Машина зрения | страница 4
Сразу по завершении первой мировой войны кинематограф группы «Каммершпиль» повторил для травмированного поколения своих современников те условия, в которых некогда возникла мнемотехника, тоже родившаяся в ответ на катастрофическое исчезновение территорий. В самом деле, историческая легенда рассказывает, как Симонида, читавшего стихи во время пиршества, внезапно позвали в другую комнату дома. Когда же он вернулся, на остальных гостей рухнула крыша и, будучи исключительно тяжелой, раздавила и обезобразила до неузнаваемости всех до одного.

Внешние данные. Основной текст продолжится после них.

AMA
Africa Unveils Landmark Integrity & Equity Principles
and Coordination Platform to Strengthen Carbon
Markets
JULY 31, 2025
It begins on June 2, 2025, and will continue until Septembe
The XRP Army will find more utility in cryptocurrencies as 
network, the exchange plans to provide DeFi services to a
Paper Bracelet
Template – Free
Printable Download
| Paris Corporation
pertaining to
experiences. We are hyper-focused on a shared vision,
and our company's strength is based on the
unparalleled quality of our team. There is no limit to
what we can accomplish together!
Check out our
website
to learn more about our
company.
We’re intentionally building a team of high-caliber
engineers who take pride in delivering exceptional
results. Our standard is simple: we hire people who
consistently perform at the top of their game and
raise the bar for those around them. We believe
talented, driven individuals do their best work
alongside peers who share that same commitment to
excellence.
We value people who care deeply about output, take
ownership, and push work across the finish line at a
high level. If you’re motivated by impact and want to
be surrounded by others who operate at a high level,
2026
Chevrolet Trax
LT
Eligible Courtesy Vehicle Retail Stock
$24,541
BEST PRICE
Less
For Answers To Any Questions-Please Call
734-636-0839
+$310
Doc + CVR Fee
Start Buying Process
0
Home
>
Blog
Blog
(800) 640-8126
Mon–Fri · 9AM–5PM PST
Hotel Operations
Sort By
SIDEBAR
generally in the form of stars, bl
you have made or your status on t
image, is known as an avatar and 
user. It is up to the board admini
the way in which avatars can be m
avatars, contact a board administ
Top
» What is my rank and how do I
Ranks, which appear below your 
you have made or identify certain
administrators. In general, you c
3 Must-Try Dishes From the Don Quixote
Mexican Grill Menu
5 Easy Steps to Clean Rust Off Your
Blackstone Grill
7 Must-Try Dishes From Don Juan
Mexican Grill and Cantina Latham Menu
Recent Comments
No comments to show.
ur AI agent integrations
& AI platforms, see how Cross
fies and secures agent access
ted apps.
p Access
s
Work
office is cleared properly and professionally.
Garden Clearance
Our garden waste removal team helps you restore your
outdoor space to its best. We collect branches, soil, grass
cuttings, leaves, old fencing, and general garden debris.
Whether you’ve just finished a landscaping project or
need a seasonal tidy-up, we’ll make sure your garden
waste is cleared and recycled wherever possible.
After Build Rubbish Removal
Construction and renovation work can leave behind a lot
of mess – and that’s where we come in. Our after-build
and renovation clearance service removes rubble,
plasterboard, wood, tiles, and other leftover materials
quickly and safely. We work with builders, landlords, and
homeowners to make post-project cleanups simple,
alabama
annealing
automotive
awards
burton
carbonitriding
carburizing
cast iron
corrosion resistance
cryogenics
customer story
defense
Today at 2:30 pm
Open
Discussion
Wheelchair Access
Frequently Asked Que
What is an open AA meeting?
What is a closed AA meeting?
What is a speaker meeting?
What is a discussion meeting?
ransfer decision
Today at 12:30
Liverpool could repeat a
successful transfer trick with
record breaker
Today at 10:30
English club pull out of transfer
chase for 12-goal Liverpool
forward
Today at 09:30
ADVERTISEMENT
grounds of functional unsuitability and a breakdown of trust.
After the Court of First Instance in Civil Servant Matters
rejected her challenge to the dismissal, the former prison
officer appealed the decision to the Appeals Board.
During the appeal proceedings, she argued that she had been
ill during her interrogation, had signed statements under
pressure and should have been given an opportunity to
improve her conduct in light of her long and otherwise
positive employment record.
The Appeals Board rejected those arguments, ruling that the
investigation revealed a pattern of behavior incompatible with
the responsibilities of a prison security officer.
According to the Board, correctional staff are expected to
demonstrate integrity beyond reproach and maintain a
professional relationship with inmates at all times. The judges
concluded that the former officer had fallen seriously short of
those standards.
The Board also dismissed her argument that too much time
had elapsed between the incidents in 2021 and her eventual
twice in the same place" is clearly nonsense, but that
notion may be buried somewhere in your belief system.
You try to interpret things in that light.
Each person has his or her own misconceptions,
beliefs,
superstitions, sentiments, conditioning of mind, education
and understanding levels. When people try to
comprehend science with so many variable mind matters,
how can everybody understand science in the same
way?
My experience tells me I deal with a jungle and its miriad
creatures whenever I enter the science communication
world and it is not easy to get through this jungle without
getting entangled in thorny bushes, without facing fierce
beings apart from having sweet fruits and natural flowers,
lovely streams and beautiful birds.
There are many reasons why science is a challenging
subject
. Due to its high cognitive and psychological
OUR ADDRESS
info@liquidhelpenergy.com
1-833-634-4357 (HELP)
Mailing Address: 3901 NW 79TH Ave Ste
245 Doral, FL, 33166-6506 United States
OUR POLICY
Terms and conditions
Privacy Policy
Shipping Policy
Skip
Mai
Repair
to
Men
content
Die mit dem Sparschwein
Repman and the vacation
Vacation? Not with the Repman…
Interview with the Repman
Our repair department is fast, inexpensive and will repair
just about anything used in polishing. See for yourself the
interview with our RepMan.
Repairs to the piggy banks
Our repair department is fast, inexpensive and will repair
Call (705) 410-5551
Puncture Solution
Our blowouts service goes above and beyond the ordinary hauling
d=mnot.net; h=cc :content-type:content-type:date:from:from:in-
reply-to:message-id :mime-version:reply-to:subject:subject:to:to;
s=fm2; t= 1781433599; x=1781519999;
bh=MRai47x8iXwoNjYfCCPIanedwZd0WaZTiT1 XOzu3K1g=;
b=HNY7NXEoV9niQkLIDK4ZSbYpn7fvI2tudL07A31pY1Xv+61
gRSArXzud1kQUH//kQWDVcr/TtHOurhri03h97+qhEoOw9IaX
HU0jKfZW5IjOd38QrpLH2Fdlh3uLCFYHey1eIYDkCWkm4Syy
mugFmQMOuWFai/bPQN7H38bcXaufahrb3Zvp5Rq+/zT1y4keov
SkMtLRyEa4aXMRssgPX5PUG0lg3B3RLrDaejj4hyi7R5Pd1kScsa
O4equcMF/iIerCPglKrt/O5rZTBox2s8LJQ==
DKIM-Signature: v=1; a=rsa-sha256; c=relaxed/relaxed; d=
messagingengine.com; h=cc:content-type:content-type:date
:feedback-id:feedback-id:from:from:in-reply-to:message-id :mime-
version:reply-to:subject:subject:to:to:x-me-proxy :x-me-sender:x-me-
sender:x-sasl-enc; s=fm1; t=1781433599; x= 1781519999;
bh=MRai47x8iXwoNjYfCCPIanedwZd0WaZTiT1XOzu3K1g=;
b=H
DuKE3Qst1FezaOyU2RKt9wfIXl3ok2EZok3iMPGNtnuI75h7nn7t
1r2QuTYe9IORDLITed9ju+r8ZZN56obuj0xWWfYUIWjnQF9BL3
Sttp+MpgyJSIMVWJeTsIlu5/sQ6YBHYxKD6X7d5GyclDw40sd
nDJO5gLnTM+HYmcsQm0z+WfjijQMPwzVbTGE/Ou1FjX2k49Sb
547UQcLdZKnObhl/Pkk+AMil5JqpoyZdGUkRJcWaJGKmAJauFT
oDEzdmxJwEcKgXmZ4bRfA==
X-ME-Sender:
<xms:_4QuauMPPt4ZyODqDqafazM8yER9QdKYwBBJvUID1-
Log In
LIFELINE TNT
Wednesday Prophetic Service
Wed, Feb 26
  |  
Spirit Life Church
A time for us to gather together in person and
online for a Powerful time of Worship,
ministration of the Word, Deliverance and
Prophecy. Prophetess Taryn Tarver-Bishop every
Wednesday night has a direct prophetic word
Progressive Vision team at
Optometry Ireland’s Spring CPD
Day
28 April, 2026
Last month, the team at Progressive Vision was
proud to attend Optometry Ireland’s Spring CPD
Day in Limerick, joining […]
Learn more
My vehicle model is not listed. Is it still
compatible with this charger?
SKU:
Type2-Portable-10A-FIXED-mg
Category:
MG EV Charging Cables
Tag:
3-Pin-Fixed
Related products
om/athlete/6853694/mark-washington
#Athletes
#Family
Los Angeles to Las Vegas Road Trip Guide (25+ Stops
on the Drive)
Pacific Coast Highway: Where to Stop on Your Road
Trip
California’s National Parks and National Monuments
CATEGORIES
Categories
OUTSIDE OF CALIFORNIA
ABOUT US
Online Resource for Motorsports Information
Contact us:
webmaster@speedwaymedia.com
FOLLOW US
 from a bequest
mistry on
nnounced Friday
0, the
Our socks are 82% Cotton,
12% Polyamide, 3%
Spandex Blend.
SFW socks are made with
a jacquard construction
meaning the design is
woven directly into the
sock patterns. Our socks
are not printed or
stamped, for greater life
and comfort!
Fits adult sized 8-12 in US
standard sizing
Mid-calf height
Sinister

Тем не менее поэту, который обладал тренированной памятью, удалось вспомнить точное местоположение каждого из несчастных, и это позволило опознать тела. После этого Симонид понял, какое преимущество может дать его поэтическому искусству прием выбора мест и превращения их в образы.[7]
В мае 1646 г. Декарт пишет Елизавете: «Между нашей душой и нашим телом существует такая связь, что мысли, которые сопровождали некоторые движения тела с самого начала нашей жизни, сопровождают их и теперь». В другом месте философ рассказывает, как в детстве, когда он был влюблен в слегка косоглазую (больную страбизмом) девочку, зрительное впечатление, которое возникало в его мозгу при взгляде на ее блуждающие глаза, было настолько острым, что и много лет спустя он всегда чувствовал в себе склонность к людям, пораженным этим недугом.
Первые же оптические аппараты — в X веке камера-обскура Альхазена, в XIII веке изобретения Роджера Бэкона, а затем, начиная с Ренессанса, уже многочисленные зрительные протезы (микроскоп, линзы, астрономические трубы и т. д.) — внесли значительные изменения в топографический контекст приобретения и воссоздания ментальных образов, пошатнули необходимость представлять себе эту в буквальном смысле работу воображения, которая, согласно Декарту, так помогает математике и которую он рассматривает как полноправную часть тела, veram partem corporis.[8] Ища средства, позволяющие лучше и полнее видеть незримую часть вселенной, мы были в шаге от потери пусть незначительной, но все же способности ее вообразить. Телескоп, этот первостатейный зрительный протез, отображает недосягаемый для нас мир, а вместе с ним и другой способ передвижения в мире; логистика восприятия позволяет взгляду неизвестным ранее образом перемещаться, сталкивает близкое и далекое, порождает ускорение, опрокидывающее наше знание о расстояниях и измерениях.[9]
Превосходя рамки возвращения к античности, Ренессанс предстает сегодня как начало периода преодоления интервалов, как своего рода морфологический взлом, внезапно поразивший эффект реального: с распространением астрономических и хронометрических аппаратов географическое восприятие начинает осуществляться с помощью анаморфических приемов. Живописцы эпохи Коперника, как например Хольбейн, практикуют искусство, в котором анаморфозу, этому первому воплощению технического обмана чувств, в соответствии с механистическими интерпретациями оптики достается центральное место. Помимо смещения точки зрения зрителя для полного восприятия живописного произведения требуются теперь такие орудия, как стеклянные цилиндры и трубки, конические и сферические системы зеркал, а также увеличительные и прочие линзы. Эффект реального становится тайнописью, головоломкой, разрешить которую зритель может лишь с помощью игры света и дополнительных оптических приспособлений. Юргис Балтрушайтис рассказывает, что пекинские иезуиты пользовались анаморфическими техниками как орудиями религиозной пропаганды, пытаясь произвести на китайцев впечатление и «механически» продемонстрировать им положение о том, что человек должен воспринимать мир как иллюзию мира.